Your task - Everything in the records except the pictures should come back exactly as written.

Dataset -
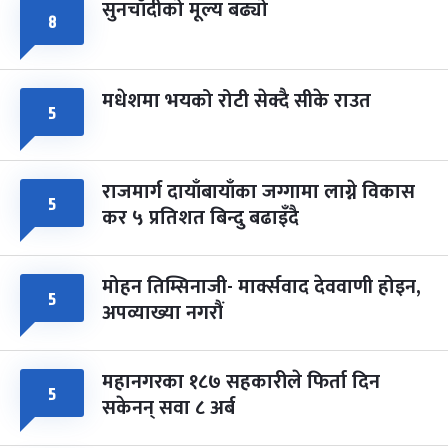
सुनचाँदीको मूल्य बढ्यो
८
मधेशमा भयको रोटी सेक्दै सीके राउत
५
राजमार्ग दायाँबायाँका जग्गामा लाग्ने विकास
५
कर ५ प्रतिशत बिन्दु बढाइँदै
मोहन तिम्सिनाजी- मार्क्सवाद देववाणी होइन,
५
अपव्याख्या नगरौं
महानगरका १८७ सहकारीले फिर्ता दिन
५
सकेनन् सवा ८ अर्ब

Your response -
सुनचाँदीको मूल्य बढ्यो
८
मधेशमा भयको रोटी सेक्दै सीके राउत
५
राजमार्ग दायाँबायाँका जग्गामा लाग्ने विकास
५
कर ५ प्रतिशत बिन्दु बढाइँदै
मोहन तिम्सिनाजी- मार्क्सवाद देववाणी होइन,
५
अपव्याख्या नगरौं
महानगरका १८७ सहकारीले फिर्ता दिन
५
सकेनन् सवा ८ अर्ब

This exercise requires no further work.